In an interview with the Financial Times on Wednesday, however, Najib Razak, Malaysia’s prime minister, played down the likely effects of the threats to growth coming from the world economy. As a leader fresh from an election victory, his confidence is understandable. But some might see it as misplaced.

Mr Najib insisted Malaysia remained on course to grow at 5 to 6 per cent annually and achieve the government’s target of joining the ranks of the world’s high-income countries by 2020.

Mr Najib was speaking during a visit to London, made as his government is settling back into office after the ruling United Malays National Organisation overcame the biggest-ever challenge to its power in May’s parliamentary elections. The opposition won 51 per cent of the vote, but Umno and its partners in the ruling coalition secured 60 per cent of the seats under Malaysia’s constituency-based voting system.

The prime minister pledged to accelerate economic reforms and show that the country could be modernised “from within” the existing political framework – a riposte to the opposition’s election claims that Malaysia needed a change of leadership after decades of unbroken Umno rule.

He said: “I want to prove the point that we can make changes from within. We can transform the government and the economy, as well as democracy in Malaysia.”

He was relaxed about the external challenges to an economy that has weathered global turmoil well, with economists expecting gross domestic product growth of about 5 per cent this year, after 5.2 per cent in 2012.

Asked about the coming end of the Fed’s QE effort, Mr Najib said money would “flow back into the United States”, but the US would “probably become a stronger market” for Malaysian exports.

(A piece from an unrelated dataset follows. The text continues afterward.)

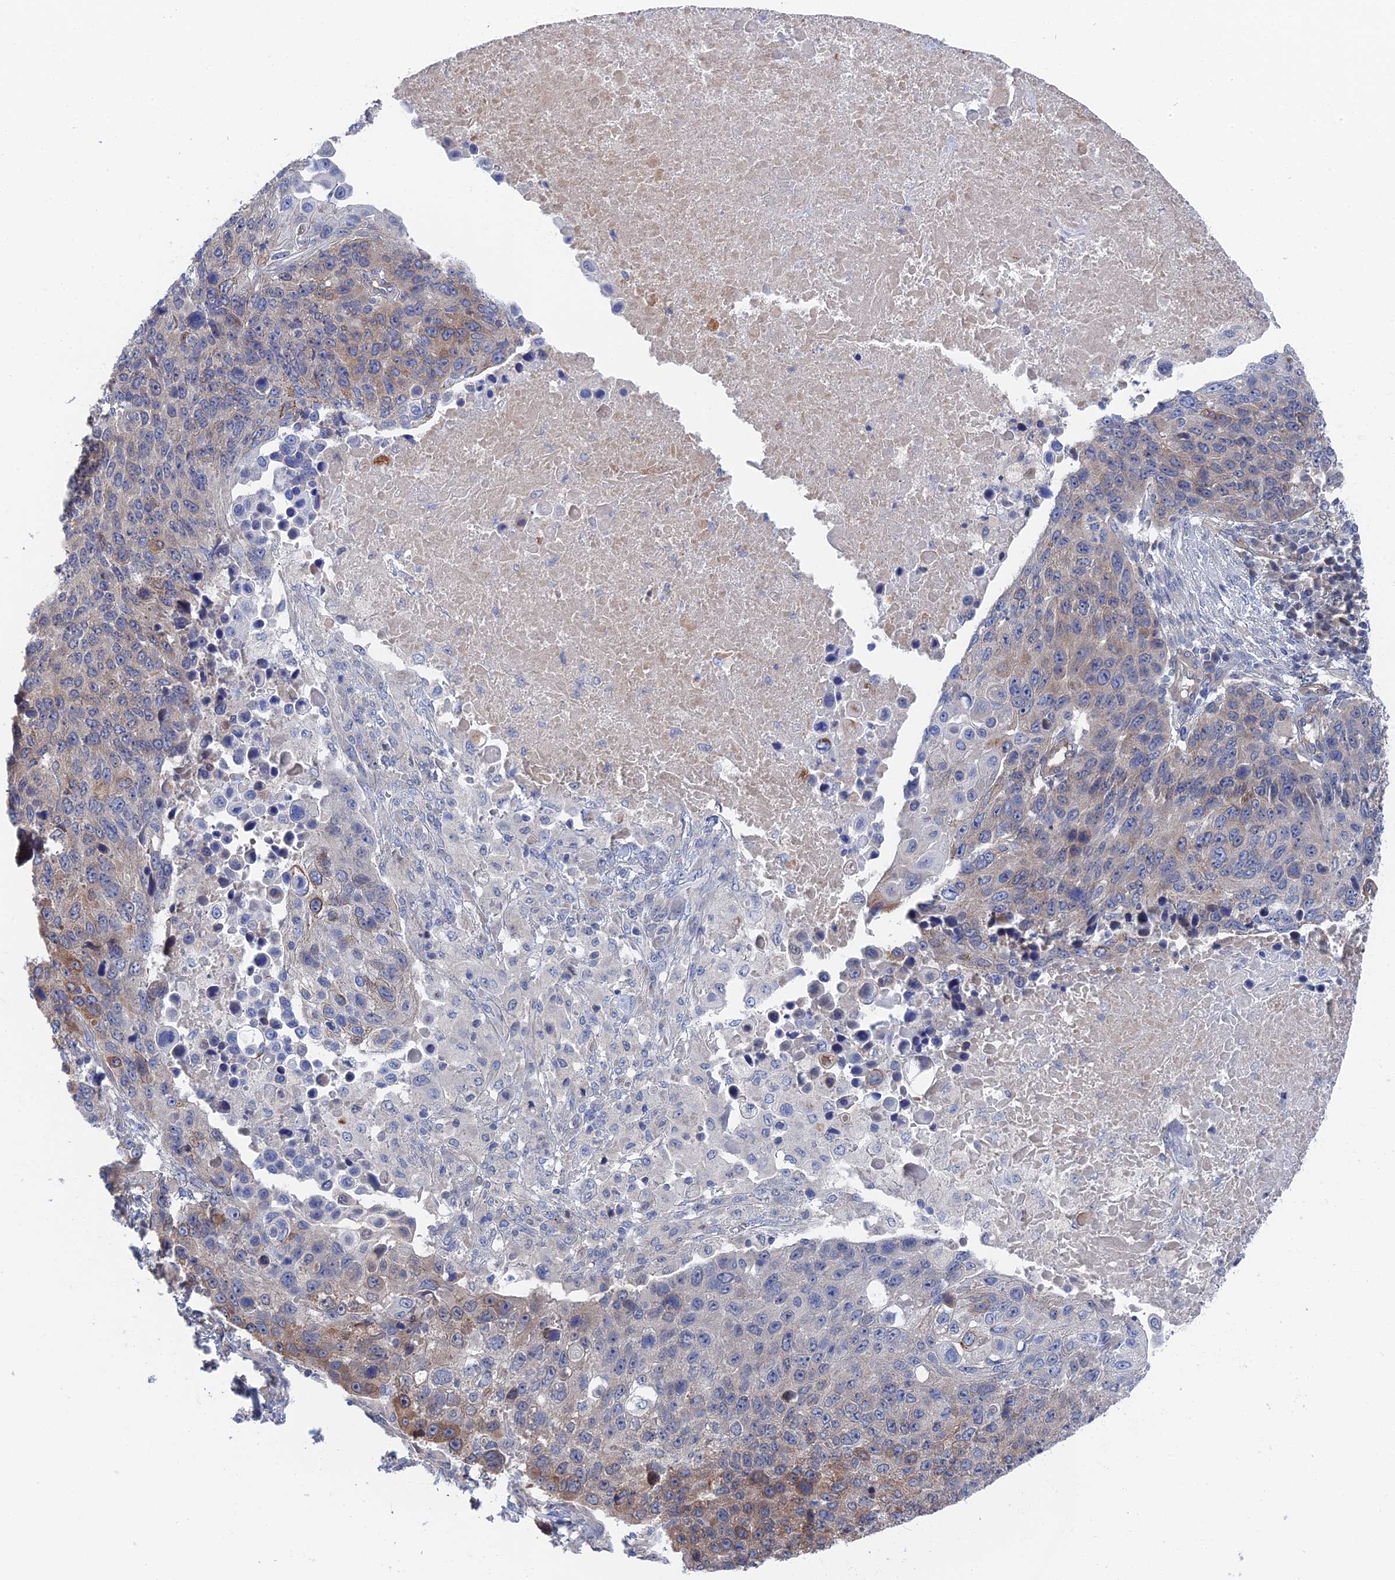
{"staining": {"intensity": "moderate", "quantity": "<25%", "location": "cytoplasmic/membranous"}, "tissue": "lung cancer", "cell_type": "Tumor cells", "image_type": "cancer", "snomed": [{"axis": "morphology", "description": "Normal tissue, NOS"}, {"axis": "morphology", "description": "Squamous cell carcinoma, NOS"}, {"axis": "topography", "description": "Lymph node"}, {"axis": "topography", "description": "Lung"}], "caption": "Immunohistochemical staining of human squamous cell carcinoma (lung) exhibits low levels of moderate cytoplasmic/membranous protein expression in about <25% of tumor cells. The staining was performed using DAB, with brown indicating positive protein expression. Nuclei are stained blue with hematoxylin.", "gene": "MTHFSD", "patient": {"sex": "male", "age": 66}}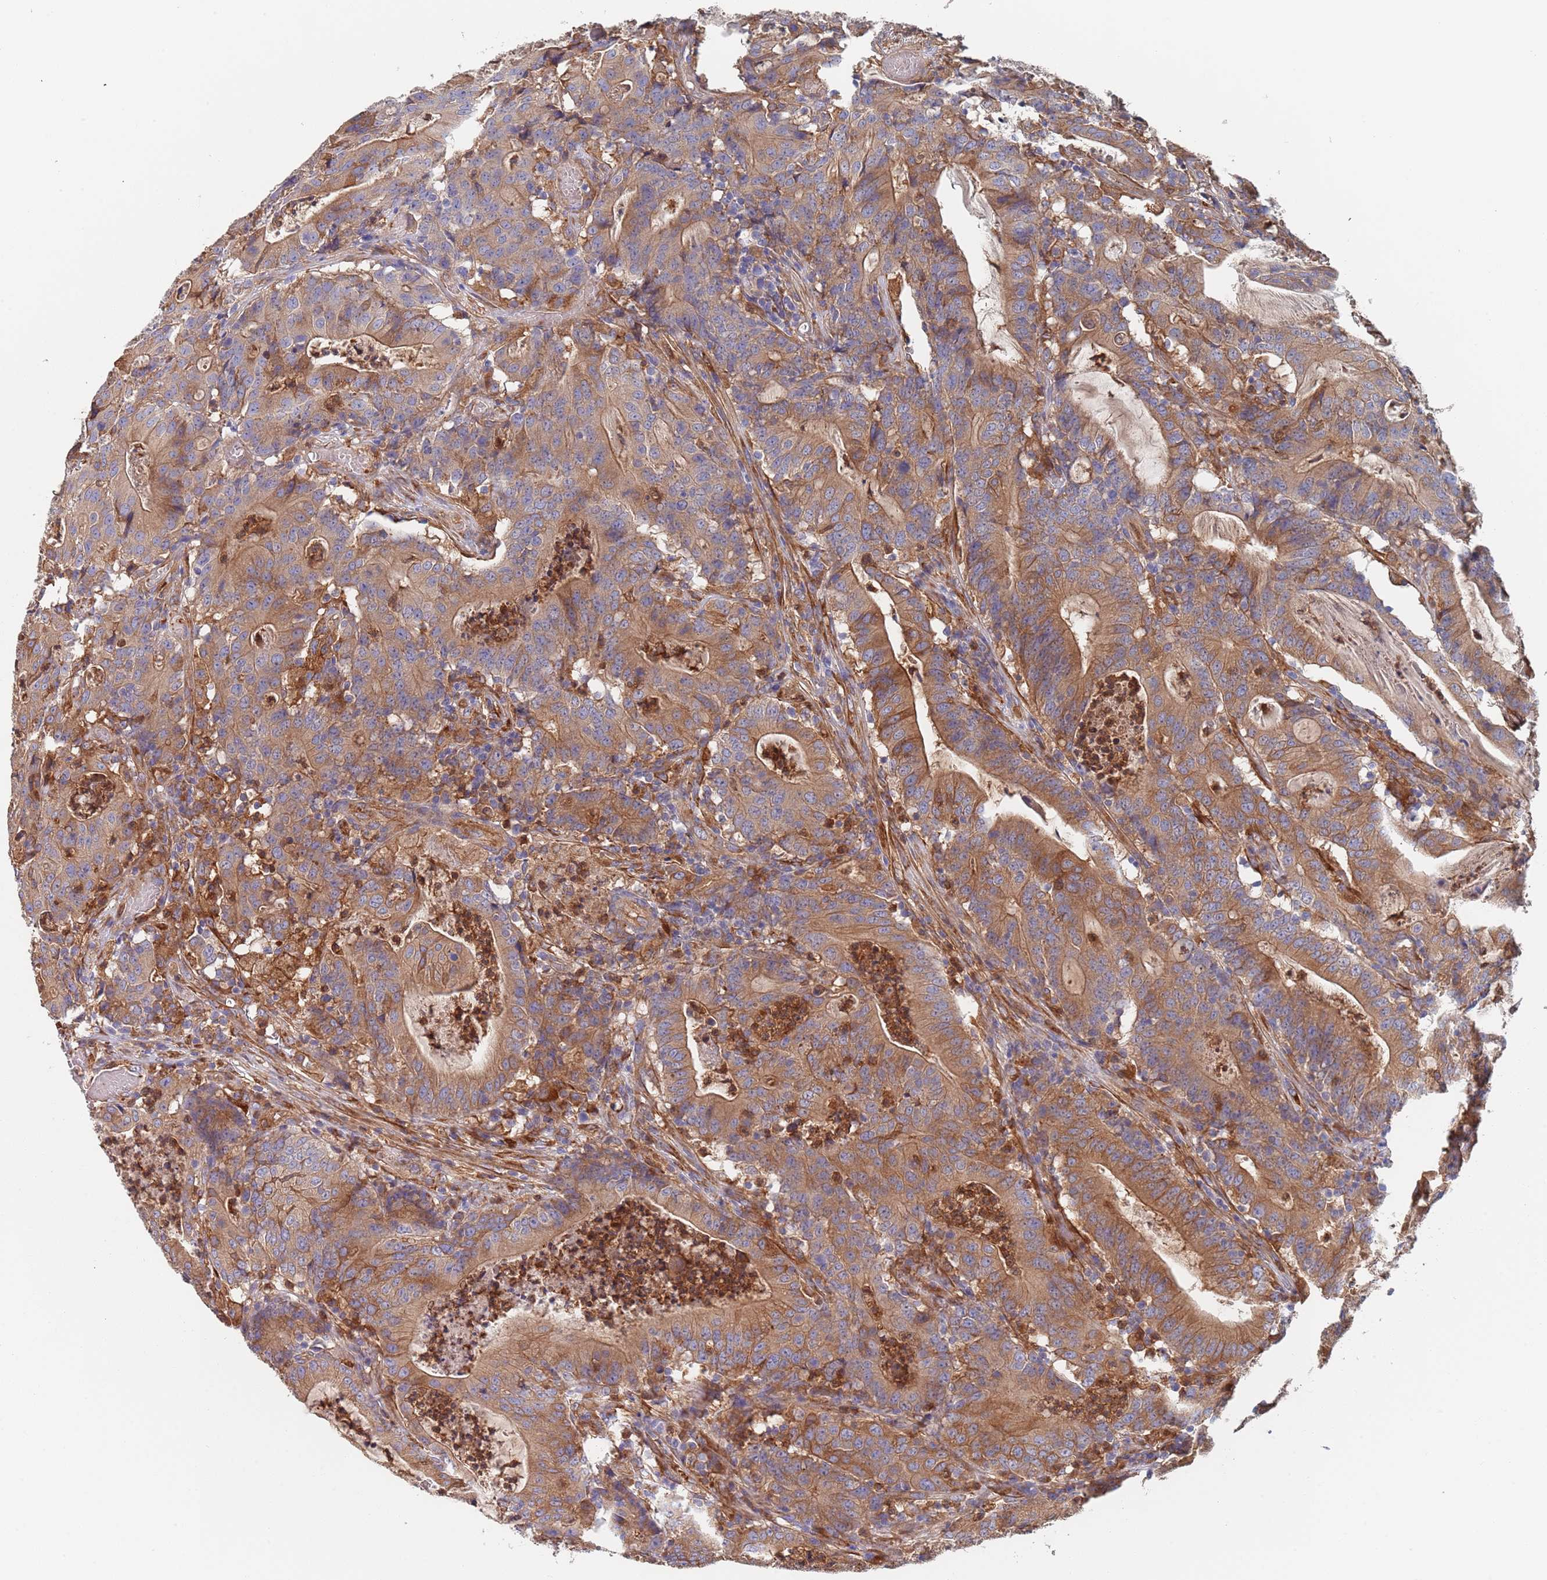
{"staining": {"intensity": "moderate", "quantity": ">75%", "location": "cytoplasmic/membranous"}, "tissue": "colorectal cancer", "cell_type": "Tumor cells", "image_type": "cancer", "snomed": [{"axis": "morphology", "description": "Adenocarcinoma, NOS"}, {"axis": "topography", "description": "Colon"}], "caption": "A brown stain highlights moderate cytoplasmic/membranous expression of a protein in colorectal adenocarcinoma tumor cells. The staining was performed using DAB (3,3'-diaminobenzidine) to visualize the protein expression in brown, while the nuclei were stained in blue with hematoxylin (Magnification: 20x).", "gene": "DCUN1D3", "patient": {"sex": "male", "age": 83}}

While some emerging market turmoil might occur, “people are still positive about the capital markets in Malaysia”, the prime minister said. Mr Najib was equally sanguine about China’s growth slowing from last year’s 7.8 per cent to 7 per cent or even lower. A Chinese slowdown would mean Malaysia’s trade would “probably not grow as fast as we expected”, but Chinese investment “probably won’t change very much”.

Nor would the impact of a decline in Chinese demand on weakening commodity prices have a serious effect. Mr Najib said prices for palm oil, Malaysia’s biggest commodity export, might weaken, “but we are looking at finding new markets”, he said, listing Africa and South America.

For Mr Najib the challenges at home remain substantial. The softening in support for Umno and its allies was in part the result of what he dubbed a “Chinese tsunami” that saw disenchanted ethnic Chinese vote against the government. The shift was due in large part to frustration among ethnic Chinese over longstanding pro-Malay affirmative-action policies.

Mr Najib said he believed the government needed to phase out gradually such policies and to address better the concerns of the ethnic Chinese as part of a national reconciliation.

Other domestic economic concerns remain. The government had to cut its bill from fuel and other subsidies and Mr Najib said he believed “we do need to introduce [a goods and services tax] to improve government revenue”. Household debts – at 82 per cent of GDP – were also unsustainable and had to be reined in, he said. “People willy-nilly borrow for consumption. Civil servants willy-nilly borrow for consumption and then wonder why they don’t have enough money at the end of the month.”

Since the second world war, only four places in the developing world – South Korea, Taiwan, Singapore and Hong Komg – are regarded by economists as having made the ranks of the advanced economies, where high income is accompanied by modern economic structures based on industry, services and high education levels. Among those hoping to join them, Malaysia is seen as a hot favourite.

According to the World Bank, Malaysia had a per capita gross national income of $9,800 at the end of last year, compared with a minimum $12,615 for high-income countries. At the government’s projected growth rate of 5-6 per cent annually, Malaysia should easily make the grade by 2020.